▶ Problem description: Reproduce, without any change, the stretch of rows from the line containing "Q: What animal is the collar on?" through the last row.
Start of Data extracts
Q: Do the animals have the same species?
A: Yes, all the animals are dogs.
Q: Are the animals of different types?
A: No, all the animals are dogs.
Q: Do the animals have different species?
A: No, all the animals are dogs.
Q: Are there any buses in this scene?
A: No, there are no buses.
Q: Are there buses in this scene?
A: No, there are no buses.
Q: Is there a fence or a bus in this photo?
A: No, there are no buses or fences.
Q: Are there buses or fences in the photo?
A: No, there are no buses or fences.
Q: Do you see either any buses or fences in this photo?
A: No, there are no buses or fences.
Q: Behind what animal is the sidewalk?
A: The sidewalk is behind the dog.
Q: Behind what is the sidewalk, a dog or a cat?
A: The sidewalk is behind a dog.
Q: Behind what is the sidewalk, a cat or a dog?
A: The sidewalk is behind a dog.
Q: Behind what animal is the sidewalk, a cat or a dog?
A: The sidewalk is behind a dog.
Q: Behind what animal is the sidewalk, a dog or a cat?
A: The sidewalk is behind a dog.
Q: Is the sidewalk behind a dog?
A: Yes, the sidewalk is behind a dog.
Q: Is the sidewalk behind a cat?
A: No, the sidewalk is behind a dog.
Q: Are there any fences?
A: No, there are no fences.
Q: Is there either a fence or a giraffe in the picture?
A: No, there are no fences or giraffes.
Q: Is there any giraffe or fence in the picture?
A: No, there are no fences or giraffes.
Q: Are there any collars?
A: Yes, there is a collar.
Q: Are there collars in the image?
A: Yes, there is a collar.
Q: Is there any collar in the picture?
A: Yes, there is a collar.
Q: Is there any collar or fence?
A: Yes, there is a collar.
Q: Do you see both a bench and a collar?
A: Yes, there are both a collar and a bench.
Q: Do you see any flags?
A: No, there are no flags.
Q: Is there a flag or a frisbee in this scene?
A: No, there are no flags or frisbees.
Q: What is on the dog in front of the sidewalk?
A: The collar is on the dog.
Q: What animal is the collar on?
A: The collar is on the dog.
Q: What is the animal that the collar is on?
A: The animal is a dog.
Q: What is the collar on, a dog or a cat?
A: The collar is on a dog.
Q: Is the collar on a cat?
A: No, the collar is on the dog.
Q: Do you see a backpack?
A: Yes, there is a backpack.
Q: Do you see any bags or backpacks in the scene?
End of Data extracts
▶ Result of the task:
Q: What animal is the collar on?
A: The collar is on the dog.
Q: What is the animal that the collar is on?
A: The animal is a dog.
Q: What is the collar on, a dog or a cat?
A: The collar is on a dog.
Q: Is the collar on a cat?
A: No, the collar is on the dog.
Q: Do you see a backpack?
A: Yes, there is a backpack.
Q: Do you see any bags or backpacks in the scene?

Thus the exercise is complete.